▶ _AVAILABLE DATA_:
• • • • • • •

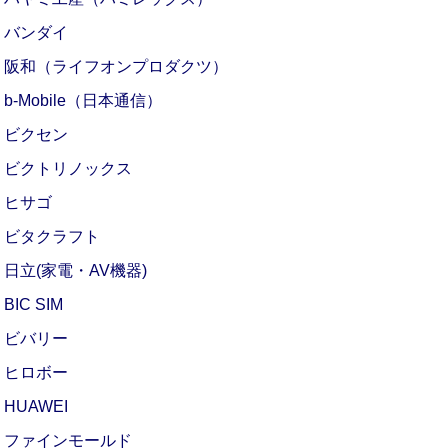
バンダイ
阪和（ライフオンプロダクツ）
b-Mobile（日本通信）
ビクセン
ビクトリノックス
ヒサゴ
ビタクラフト
日立(家電・AV機器)
BIC SIM
ビバリー
ヒロボー
HUAWEI
ファインモールド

• • • • • • •

▶ _TASK TO CARRY OUT_:
Each line of the data should be quoted exactly, with pictures left out.

▶ _RESPONSE BOX_:
バンダイ
阪和（ライフオンプロダクツ）
b-Mobile（日本通信）
ビクセン
ビクトリノックス
ヒサゴ
ビタクラフト
日立(家電・AV機器)
BIC SIM
ビバリー
ヒロボー
HUAWEI
ファインモールド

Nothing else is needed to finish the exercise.